What is needed is an exact transcription of every record.

Task data Start Marker

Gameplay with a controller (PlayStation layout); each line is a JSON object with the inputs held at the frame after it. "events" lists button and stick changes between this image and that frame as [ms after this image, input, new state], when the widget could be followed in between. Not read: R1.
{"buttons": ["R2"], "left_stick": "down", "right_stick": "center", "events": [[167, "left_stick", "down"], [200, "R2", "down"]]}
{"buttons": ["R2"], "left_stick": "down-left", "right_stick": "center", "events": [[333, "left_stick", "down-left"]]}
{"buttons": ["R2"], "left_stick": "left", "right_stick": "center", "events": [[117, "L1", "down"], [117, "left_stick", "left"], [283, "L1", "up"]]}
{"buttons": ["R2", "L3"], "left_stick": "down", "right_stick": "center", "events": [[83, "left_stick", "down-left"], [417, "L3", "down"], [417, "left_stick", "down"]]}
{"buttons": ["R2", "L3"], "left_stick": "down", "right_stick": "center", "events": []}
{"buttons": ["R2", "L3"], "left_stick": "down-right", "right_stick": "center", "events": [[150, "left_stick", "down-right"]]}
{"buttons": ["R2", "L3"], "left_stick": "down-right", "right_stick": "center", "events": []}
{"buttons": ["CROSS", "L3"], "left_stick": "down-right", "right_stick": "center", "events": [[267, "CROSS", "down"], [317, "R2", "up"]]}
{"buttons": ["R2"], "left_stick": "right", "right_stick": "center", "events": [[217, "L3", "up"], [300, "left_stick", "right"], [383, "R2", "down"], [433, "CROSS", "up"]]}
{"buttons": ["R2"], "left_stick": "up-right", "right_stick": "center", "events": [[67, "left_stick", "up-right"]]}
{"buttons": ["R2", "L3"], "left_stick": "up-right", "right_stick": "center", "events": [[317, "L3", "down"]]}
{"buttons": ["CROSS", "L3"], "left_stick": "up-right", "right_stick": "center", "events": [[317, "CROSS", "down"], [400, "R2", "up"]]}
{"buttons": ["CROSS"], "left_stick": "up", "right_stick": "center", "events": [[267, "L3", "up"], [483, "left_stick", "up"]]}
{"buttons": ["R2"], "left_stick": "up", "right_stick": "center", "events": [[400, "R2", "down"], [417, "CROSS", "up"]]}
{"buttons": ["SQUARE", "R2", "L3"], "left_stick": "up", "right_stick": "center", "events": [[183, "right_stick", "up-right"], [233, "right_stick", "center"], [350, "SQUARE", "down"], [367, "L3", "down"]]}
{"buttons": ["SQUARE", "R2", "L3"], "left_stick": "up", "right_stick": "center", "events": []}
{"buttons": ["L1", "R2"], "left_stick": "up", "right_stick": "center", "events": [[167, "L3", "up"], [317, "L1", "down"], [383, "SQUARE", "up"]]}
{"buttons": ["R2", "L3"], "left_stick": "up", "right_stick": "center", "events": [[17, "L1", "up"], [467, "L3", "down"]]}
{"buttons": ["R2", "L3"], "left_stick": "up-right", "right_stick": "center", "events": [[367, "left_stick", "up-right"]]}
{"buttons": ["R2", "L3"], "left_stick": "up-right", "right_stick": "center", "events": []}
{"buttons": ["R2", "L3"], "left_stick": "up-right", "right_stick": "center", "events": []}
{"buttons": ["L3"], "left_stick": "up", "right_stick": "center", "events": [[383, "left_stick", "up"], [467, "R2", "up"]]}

Task data End Marker

The completed task:
Gameplay with a controller (PlayStation layout); each line is a JSON object with the inputs held at the frame after it. "events" lists button and stick changes between this image and that frame as [ms after this image, input, new state], when the widget could be followed in between. Not read: R1.
{"buttons": ["R2"], "left_stick": "down", "right_stick": "center", "events": [[167, "left_stick", "down"], [200, "R2", "down"]]}
{"buttons": ["R2"], "left_stick": "down-left", "right_stick": "center", "events": [[333, "left_stick", "down-left"]]}
{"buttons": ["R2"], "left_stick": "left", "right_stick": "center", "events": [[117, "L1", "down"], [117, "left_stick", "left"], [283, "L1", "up"]]}
{"buttons": ["R2", "L3"], "left_stick": "down", "right_stick": "center", "events": [[83, "left_stick", "down-left"], [417, "L3", "down"], [417, "left_stick", "down"]]}
{"buttons": ["R2", "L3"], "left_stick": "down", "right_stick": "center", "events": []}
{"buttons": ["R2", "L3"], "left_stick": "down-right", "right_stick": "center", "events": [[150, "left_stick", "down-right"]]}
{"buttons": ["R2", "L3"], "left_stick": "down-right", "right_stick": "center", "events": []}
{"buttons": ["CROSS", "L3"], "left_stick": "down-right", "right_stick": "center", "events": [[267, "CROSS", "down"], [317, "R2", "up"]]}
{"buttons": ["R2"], "left_stick": "right", "right_stick": "center", "events": [[217, "L3", "up"], [300, "left_stick", "right"], [383, "R2", "down"], [433, "CROSS", "up"]]}
{"buttons": ["R2"], "left_stick": "up-right", "right_stick": "center", "events": [[67, "left_stick", "up-right"]]}
{"buttons": ["R2", "L3"], "left_stick": "up-right", "right_stick": "center", "events": [[317, "L3", "down"]]}
{"buttons": ["CROSS", "L3"], "left_stick": "up-right", "right_stick": "center", "events": [[317, "CROSS", "down"], [400, "R2", "up"]]}
{"buttons": ["CROSS"], "left_stick": "up", "right_stick": "center", "events": [[267, "L3", "up"], [483, "left_stick", "up"]]}
{"buttons": ["R2"], "left_stick": "up", "right_stick": "center", "events": [[400, "R2", "down"], [417, "CROSS", "up"]]}
{"buttons": ["SQUARE", "R2", "L3"], "left_stick": "up", "right_stick": "center", "events": [[183, "right_stick", "up-right"], [233, "right_stick", "center"], [350, "SQUARE", "down"], [367, "L3", "down"]]}
{"buttons": ["SQUARE", "R2", "L3"], "left_stick": "up", "right_stick": "center", "events": []}
{"buttons": ["L1", "R2"], "left_stick": "up", "right_stick": "center", "events": [[167, "L3", "up"], [317, "L1", "down"], [383, "SQUARE", "up"]]}
{"buttons": ["R2", "L3"], "left_stick": "up", "right_stick": "center", "events": [[17, "L1", "up"], [467, "L3", "down"]]}
{"buttons": ["R2", "L3"], "left_stick": "up-right", "right_stick": "center", "events": [[367, "left_stick", "up-right"]]}
{"buttons": ["R2", "L3"], "left_stick": "up-right", "right_stick": "center", "events": []}
{"buttons": ["R2", "L3"], "left_stick": "up-right", "right_stick": "center", "events": []}
{"buttons": ["L3"], "left_stick": "up", "right_stick": "center", "events": [[383, "left_stick", "up"], [467, "R2", "up"]]}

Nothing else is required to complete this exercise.